Para muchas personas, la necesidad de abrigarse ante la más mínima brisa es una reacción cotidiana, a menudo atribuida a la fisiología o incluso a una deficiencia de vitaminas. Sin embargo, una creciente línea de investigación en psicología sugiere que esta sensibilidad al frío podría tener raíces más profundas, actuando como una señal inconsciente de soledad o exclusión social. La conexión no es casual; se fundamenta en cómo asociamos la temperatura con las interacciones humanas.

La explicación a este fenómeno reside en el lenguaje y la percepción social. Tal como señala un análisis difundido por la BBC, en el imaginario colectivo se describe a una persona «cálida» como alguien generoso, sociable y accesible. Por el contrario, a un individuo «frío» se le califica de distante, poco amigable y reservado. Esta dualidad lingüística se traslada a una experiencia física, donde la sensación de frío se vincula de manera inconsciente con el aislamiento social.
Desde una perspectiva neurocientífica, la falta de contacto físico y conexión social puede generar estrés, ansiedad y síntomas depresivos.

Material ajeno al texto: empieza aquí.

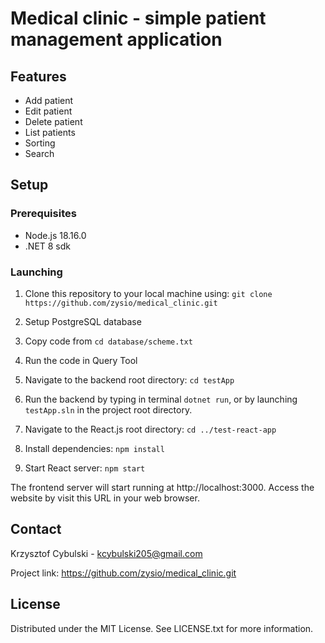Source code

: # Medical clinic - simple patient management application

## Features

* Add patient
* Edit patient
* Delete patient
* List patients
* Sorting
* Search

## Setup

### Prerequisites
* Node.js 18.16.0
* .NET 8 sdk

### Launching

1. Clone this repository to your local machine using: `git clone https://github.com/zysio/medical_clinic.git`

2. Setup PostgreSQL database

3. Copy code from `cd database/scheme.txt`

4. Run the code in Query Tool

5. Navigate to the backend root directory: `cd testApp`

6. Run the backend by typing in terminal `dotnet run`, or by launching `testApp.sln` in the project root directory.

7. Navigate to the React.js root directory: `cd ../test-react-app`

8. Install dependencies: `npm install`

9. Start React server: `npm start`

The frontend server will start running at http://localhost:3000. Access the website by visit this URL in your web browser.

## Contact

Krzysztof Cybulski - kcybulski205@gmail.com

Project link: https://github.com/zysio/medical_clinic.git

## License

Distributed under the MIT License. See LICENSE.txt for more information.

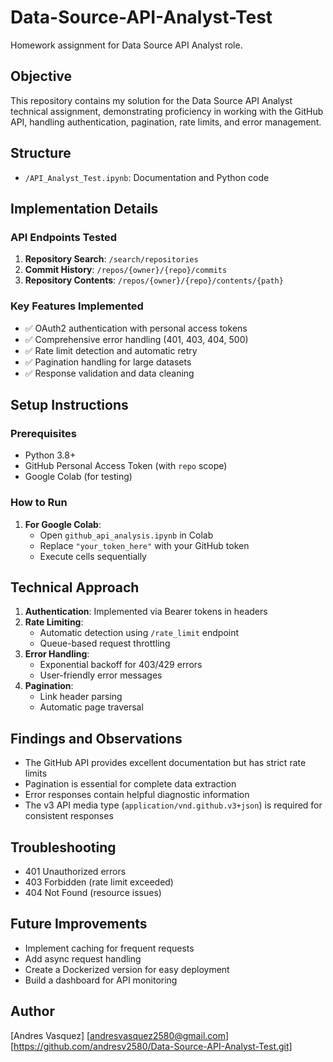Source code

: # Data-Source-API-Analyst-Test
Homework assignment for Data Source API Analyst role.
## Objective
This repository contains my solution for the Data Source API Analyst technical assignment, demonstrating proficiency in working with the GitHub API, handling authentication, pagination, rate limits, and error management.

## Structure
- `/API_Analyst_Test.ipynb`: Documentation and Python code



## Implementation Details

### API Endpoints Tested
1. **Repository Search**: `/search/repositories`
2. **Commit History**: `/repos/{owner}/{repo}/commits`
3. **Repository Contents**: `/repos/{owner}/{repo}/contents/{path}`

### Key Features Implemented
- ✅ OAuth2 authentication with personal access tokens
- ✅ Comprehensive error handling (401, 403, 404, 500)
- ✅ Rate limit detection and automatic retry
- ✅ Pagination handling for large datasets
- ✅ Response validation and data cleaning

## Setup Instructions

### Prerequisites
- Python 3.8+
- GitHub Personal Access Token (with `repo` scope)
- Google Colab (for testing)

### How to Run
1. **For Google Colab**:
   - Open `github_api_analysis.ipynb` in Colab
   - Replace `"your_token_here"` with your GitHub token
   - Execute cells sequentially

## Technical Approach
1. **Authentication**: Implemented via Bearer tokens in headers
2. **Rate Limiting**: 
   - Automatic detection using `/rate_limit` endpoint
   - Queue-based request throttling
3. **Error Handling**:
   - Exponential backoff for 403/429 errors
   - User-friendly error messages
4. **Pagination**: 
   - Link header parsing
   - Automatic page traversal

## Findings and Observations
- The GitHub API provides excellent documentation but has strict rate limits
- Pagination is essential for complete data extraction
- Error responses contain helpful diagnostic information
- The v3 API media type (`application/vnd.github.v3+json`) is required for consistent responses

## Troubleshooting

- 401 Unauthorized errors
- 403 Forbidden (rate limit exceeded)
- 404 Not Found (resource issues)

## Future Improvements
- Implement caching for frequent requests
- Add async request handling
- Create a Dockerized version for easy deployment
- Build a dashboard for API monitoring

## Author
[Andres Vasquez] 
[andresvasquez2580@gmail.com]  
[https://github.com/andresv2580/Data-Source-API-Analyst-Test.git]
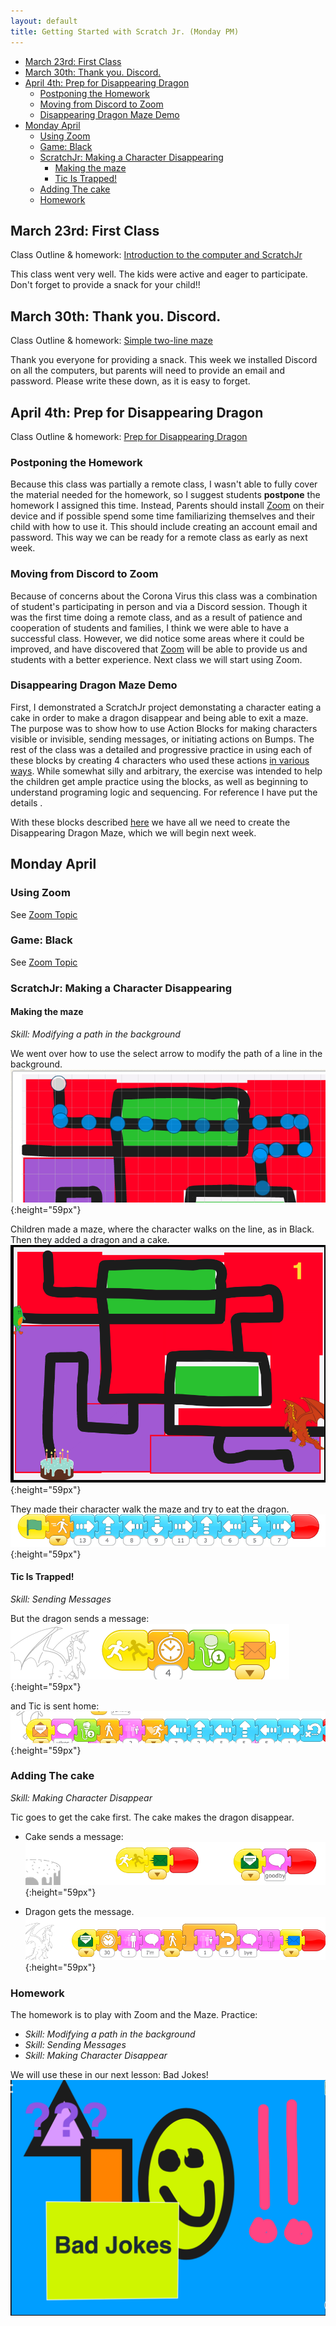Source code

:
 ```yaml
---
layout: default
title: Getting Started with Scratch Jr. (Monday PM)
---
```

* [March 23rd: First Class](#march-23rd-first-class)
* [March 30th: Thank you. Discord.](#march-30th-thank-you-discord)
* [April 4th: Prep for Disappearing Dragon](#april-4th-prep-for-disappearing-dragon)
  * [Postponing the Homework](#postponing-the-homework)
  * [Moving from Discord to Zoom](#moving-from-discord-to-zoom)
  * [Disappearing Dragon Maze Demo](#disappearing-dragon-maze-demo)
* [Monday April](#monday-april)
  * [Using Zoom](#using-zoom)
  * [Game: Black](#game-black)
  * [ScratchJr: Making a Character Disappearing](#scratchjr-making-a-character-disappearing)
    * [Making the maze](#making-the-maze)
    * [Tic Is Trapped!](#tic-is-trapped)
  * [Adding The cake](#adding-the-cake)
  * [Homework](#homework)


## March 23rd: First Class

Class Outline & homework: [Introduction to the computer and ScratchJr](../lessons/jc_a_001.html)


This class went very well. The kids were active and eager to participate. Don't forget to provide a snack for your child!!


## March 30th: Thank you. Discord.

Class Outline & homework: [Simple two-line maze](../lessons/jc_a_002.html)

Thank you everyone for providing a snack. This week we installed Discord on all the computers, but parents will need to provide an email and password. Please write these down, as it is easy to forget.

## April 4th: Prep for Disappearing Dragon

Class Outline & homework: [Prep for Disappearing Dragon](../lessons/jc_a_003.html)


### Postponing the Homework

Because this class was partially a remote class, I wasn't able to fully cover the material needed for the homework, so I suggest students **postpone** the homework I assigned this time. Instead, Parents should install [Zoom](https://zoom.us/) on their device and if possible spend some time familiarizing themselves and their child with how to use it. This should include creating an account email and password. This way we can be ready for a remote class as early as next week.

### Moving from Discord to Zoom

Because of concerns about the Corona Virus this class was a combination of student's participating in person and via a Discord session. Though it was the first time doing a remote class, and as a result of patience and cooperation of students and families, I think we were able to have a successful class. However, we did notice some areas where it could be improved, and have discovered that [Zoom](https://zoom.us/)  will be able to provide us and students with a better experience. Next class we will start using Zoom. 

### Disappearing Dragon Maze Demo

First, I demonstrated a ScratchJr project demonstating a character eating a cake in order to make a dragon disappear and being able to exit a maze. The purpose was to show how to use Action Blocks for making characters visible or invisible, sending messages, or initiating actions on Bumps. The rest of the class was a detailed and progressive practice in using each of these blocks by creating 4 characters who used these actions [in various ways](./../lessons/jc_a_003.md). While somewhat silly and arbitrary, the exercise was intended to help the children get ample practice using the blocks, as well as beginning to understand programing logic and sequencing. For reference I have put the details .


With these blocks described [here](./../lessons/jc_a_003.html) we have all we need to create the Disappearing Dragon Maze, which we will begin next week.

## Monday April

### Using Zoom

See [Zoom Topic](../lessons/usingZoom.html)

### Game: Black

See [Zoom Topic](../lessons/gameBlack.html)

### ScratchJr: Making a Character Disappearing

#### Making the maze

*Skill: Modifying a path in the background*

We went over how to use the select arrow to modify the path of a line in the background.
![the path of a line in the background](./images/Screen%20Shot%202020-04-14%20at%2011.30.36%20AM.png){:height="59px"}

Children made a maze, where the character walks on the line, as in Black. Then they added a dragon and a cake. 
![maze with dragon and cake](./images/Screen%20Shot%202020-04-14%20at%2011.41.19%20AM.png){:height="59px"}

They made their character walk the maze and try to eat the dragon. 
![Tic walks to dragon](./images/Screen%20Shot%202020-04-14%20at%2011.44.42%20AM.png){:height="59px"}

#### Tic Is Trapped!

*Skill: Sending Messages*

But the dragon sends a message:
![the dragon sends a message](./images/Screen%20Shot%202020-04-14%20at%2011.47.13%20AM.png){:height="59px"}

and Tic is sent home:
![Tic is sent home](./images/Screen%20Shot%202020-04-14%20at%2011.47.25%20AM.png){:height="59px"}

###  Adding The cake

*Skill: Making Character Disappear*

Tic goes to get the cake first. The cake makes the dragon disappear.

* Cake sends a message:
![Cake sends a message](./images/Screen%20Shot%202020-04-14%20at%2011.58.43%20AM.png){:height="59px"}

* Dragon gets the message.
![Dragon gets the message](./images/Screen%20Shot%202020-04-14%20at%2011.58.51%20AM.png){:height="59px"}


### Homework

The homework is to play with Zoom and the Maze. Practice:

* *Skill: Modifying a path in the background*
* *Skill: Sending Messages*
* *Skill: Making Character Disappear*



We will use these in our next lesson: Bad Jokes!
![Bad](./images/Screen%20Shot%202020-04-14%20at%2012.48.59%20PM.png)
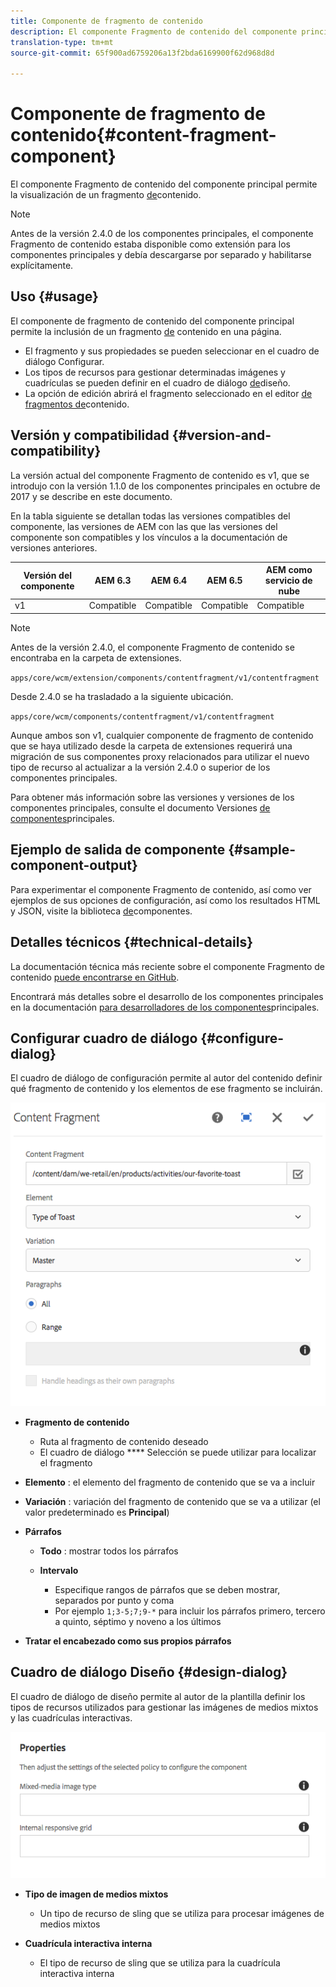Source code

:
 ```yaml
---
title: Componente de fragmento de contenido
description: El componente Fragmento de contenido del componente principal permite la visualización de un fragmento de contenido.
translation-type: tm+mt
source-git-commit: 65f900ad6759206a13f2bda6169900f62d968d8d

---
```



# Componente de fragmento de contenido{#content-fragment-component}

El componente Fragmento de contenido del componente principal permite la visualización de un fragmento [de](https://docs.adobe.com/content/help/en/experience-manager-cloud-service/assets/content-fragments/content-fragments.html)contenido.

>[!NOTE]
>
>Antes de la versión 2.4.0 de los componentes principales, el componente Fragmento de contenido estaba disponible como extensión para los componentes principales y debía descargarse por separado y habilitarse explícitamente.

## Uso {#usage}

El componente de fragmento de contenido del componente principal permite la inclusión de un fragmento [de](https://docs.adobe.com/content/help/en/experience-manager-cloud-service/assets/content-fragments/content-fragments.html) contenido en una página.

* El fragmento y sus propiedades se pueden seleccionar en el cuadro de diálogo [](#configure-dialog)Configurar.
* Los tipos de recursos para gestionar determinadas imágenes y cuadrículas se pueden definir en el cuadro de diálogo [de](#design-dialog)diseño.
* La opción de edición abrirá el fragmento seleccionado en el editor [de fragmentos de](https://docs.adobe.com/content/help/en/experience-manager-cloud-service/assets/content-fragments/content-fragments-variations.html)contenido.

## Versión y compatibilidad {#version-and-compatibility}

La versión actual del componente Fragmento de contenido es v1, que se introdujo con la versión 1.1.0 de los componentes principales en octubre de 2017 y se describe en este documento.

En la tabla siguiente se detallan todas las versiones compatibles del componente, las versiones de AEM con las que las versiones del componente son compatibles y los vínculos a la documentación de versiones anteriores.

| Versión del componente | AEM 6.3 | AEM 6.4 | AEM 6.5 | AEM como servicio de nube |
|--- |--- |--- |---|---|
| v1 | Compatible | Compatible | Compatible | Compatible |

>[!NOTE]
>
>Antes de la versión 2.4.0, el componente Fragmento de contenido se encontraba en la carpeta de extensiones.
>
> `apps/core/wcm/extension/components/contentfragment/v1/contentfragment`
> 
>Desde 2.4.0 se ha trasladado a la siguiente ubicación.
>
>`apps/core/wcm/components/contentfragment/v1/contentfragment`
>
>Aunque ambos son v1, cualquier componente de fragmento de contenido que se haya utilizado desde la carpeta de extensiones requerirá una migración de sus componentes proxy relacionados para utilizar el nuevo tipo de recurso al actualizar a la versión 2.4.0 o superior de los componentes principales.

Para obtener más información sobre las versiones y versiones de los componentes principales, consulte el documento Versiones [de componentes](versions.md)principales.

## Ejemplo de salida de componente {#sample-component-output}

Para experimentar el componente Fragmento de contenido, así como ver ejemplos de sus opciones de configuración, así como los resultados HTML y JSON, visite la biblioteca [de](https://adobe.com/go/aem_cmp_library_cf)componentes.

## Detalles técnicos {#technical-details}

La documentación técnica más reciente sobre el componente Fragmento de contenido [puede encontrarse en GitHub](https://adobe.com/go/aem_cmp_tech_cf_v1).

Encontrará más detalles sobre el desarrollo de los componentes principales en la documentación [para desarrolladores de los componentes](developing.md)principales.

## Configurar cuadro de diálogo {#configure-dialog}

El cuadro de diálogo de configuración permite al autor del contenido definir qué fragmento de contenido y los elementos de ese fragmento se incluirán.

![](assets/chlimage_1-87.png)

* **Fragmento de contenido**

   * Ruta al fragmento de contenido deseado
   * El cuadro de diálogo **** Selección se puede utilizar para localizar el fragmento

* **Elemento** : el elemento del fragmento de contenido que se va a incluir
* **Variación** : variación del fragmento de contenido que se va a utilizar (el valor predeterminado es **Principal**)

* **Párrafos**

   * **Todo** : mostrar todos los párrafos
   * **Intervalo**

      * Especifique rangos de párrafos que se deben mostrar, separados por punto y coma
      * Por ejemplo `1;3-5;7;9-*` para incluir los párrafos primero, tercero a quinto, séptimo y noveno a los últimos

* **Tratar el encabezado como sus propios párrafos**

## Cuadro de diálogo Diseño {#design-dialog}

El cuadro de diálogo de diseño permite al autor de la plantilla definir los tipos de recursos utilizados para gestionar las imágenes de medios mixtos y las cuadrículas interactivas.

![](assets/chlimage_1-88.png)

* **Tipo de imagen de medios mixtos**

   * Un tipo de recurso de sling que se utiliza para procesar imágenes de medios mixtos

* **Cuadrícula interactiva interna**

   * El tipo de recurso de sling que se utiliza para la cuadrícula interactiva interna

Investigaciones han demostrado que esta privación social activa áreas en el cerebro que también procesan el dolor físico. Como consecuencia, el cerebro puede interpretar esta angustia emocional como una señal de amenaza, desencadenando una percepción de descenso en la temperatura corporal y ambiental, lo que lleva a la persona a sentir frío físicamente.